According to a report in Politico Europe, the French economy ministry filed the complaint four years ago, but the recent admission of France Digitale as a co-claimant has added heft to the government’s complaint that Apple’s contracts with app makers “harms developers.” In March, France Digitale, a lobbying group that represents European startups and venture capital firms, alleged that Apple does not apply the same ad rules to itself that it imposes on third-party developers.

In Illinois, a federal court has ruled that a state law (the Illinois Biometric Information Privacy Act, or BIPA) can apply to companies that collect but do not have exclusive control of a person’s biometric data. Apple had contested the claim against its Apple Photos app, which creates a faceprint after analyzing a person’s photo.
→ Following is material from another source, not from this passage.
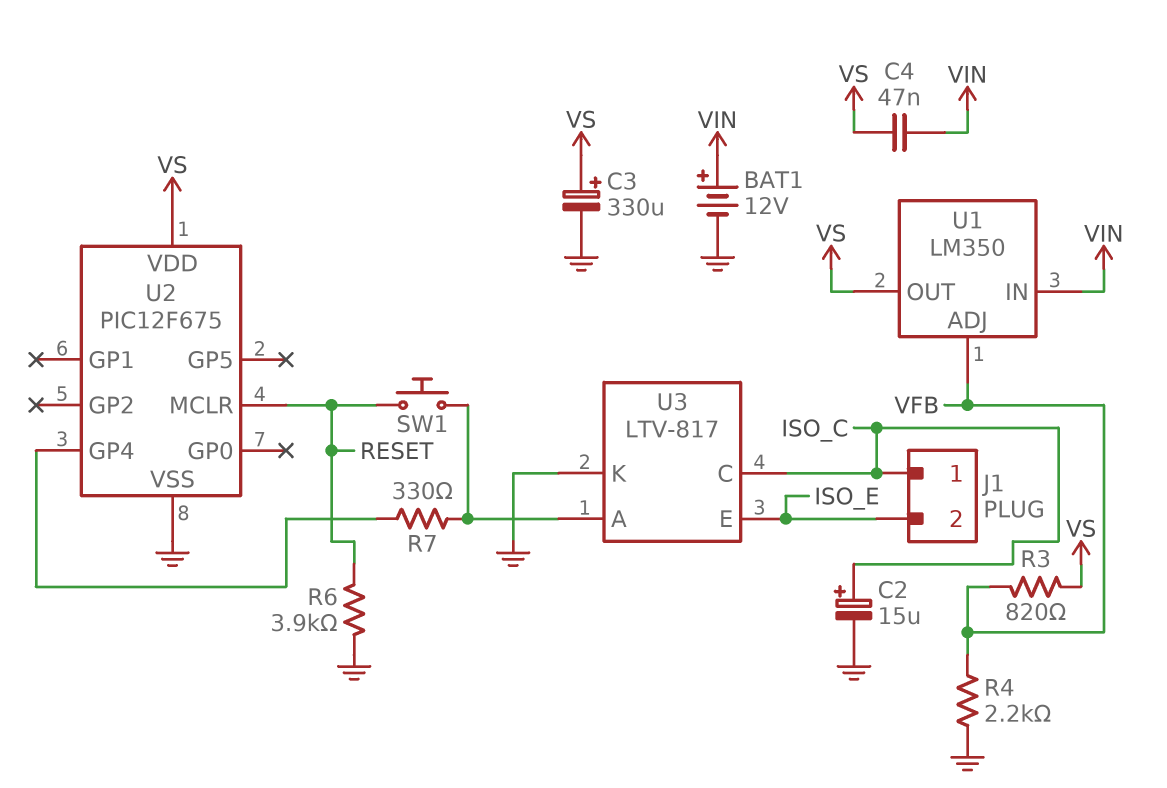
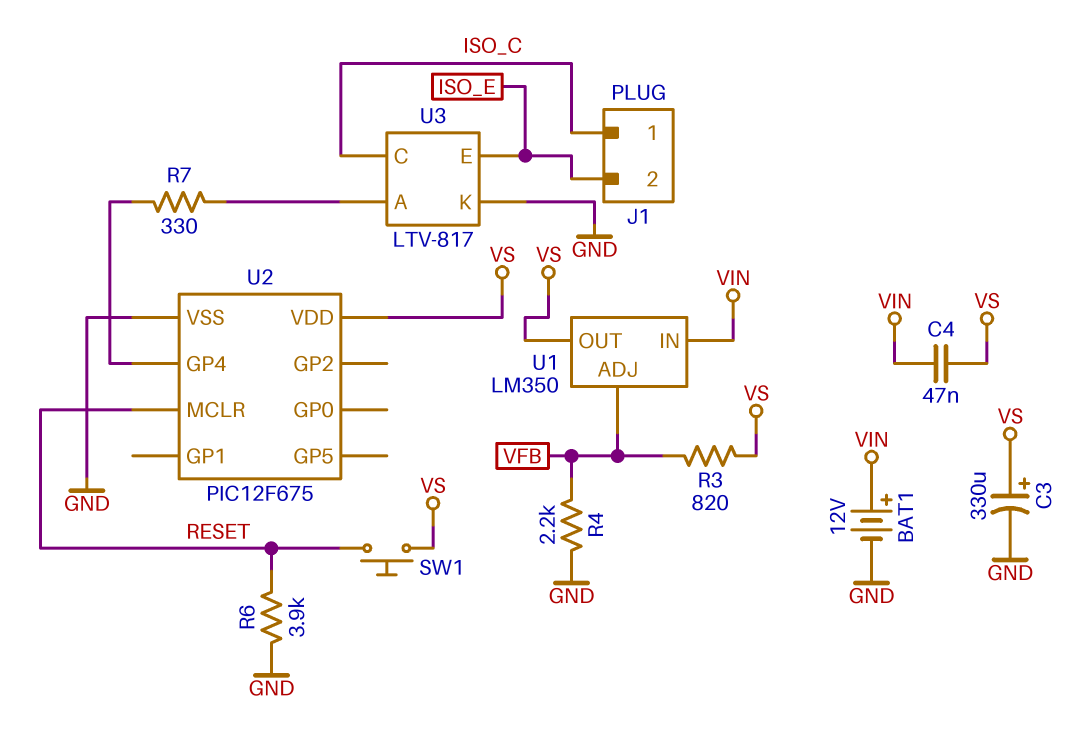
C2: 15uF (plus ISO_C, minus GND) -> none
SW1: button (RESET, U3/A) -> button (RESET, VS)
According to law firm Ulmer & Berne, the plaintiffs were able to establish that Apple did, in fact, possess a person’s biometric data because the company had “complete and exclusive control over the data on Apple Devices, including what biometric identifiers are collected, what biometric data is saved, whether biometric identifiers are used to identify users (creating biometric information), and how long biometric data is stored.”

The court also noted that Apple “uses software” that is able to “create, gather, and harvest faceprints, which Apple stores in facial recognition databases,” and that Apple users “cannot disable the collection of biometric data.” The law firm notes that the ruling “may also ensnare third-party data security vendors who sell or license biometric scanning technology to end users even when the vendors are not storing the data, so long as they control how the data is generated and stored.”

On Tuesday, Apple was awarded a patent on technology that uses Ultra-Wideband wireless protocols to create a single remote control that could interact with multiple nearby devices simply by pointing the controller at one device.

While the remote control may be a dedicated device, the patent application “also hypothesizes that it could be an iPhone,” according to a report from AppleInsider. If the controller had a camera and a display (as does the iPhone), “this could allow for an AR [augmented reality] view to be used, with data overlaid on top of a video feed showing the pointed-at object.” New iPhones, the HomePod mini, and Apple AirTags already have UWB capability.

Finally, rumors are heating up about what Apple might include in its next-generation iPhone, sometimes called the iPhone 13 — although Apple has not confirmed that designation. CNET serves up details on a rumored Apple foldable iPhone, similar to Samsung’s Galaxy Fold and  Z Fold 2. A well-respected Apple analyst suggested in early May that Apple is targeting 2023 to release its foldable phone.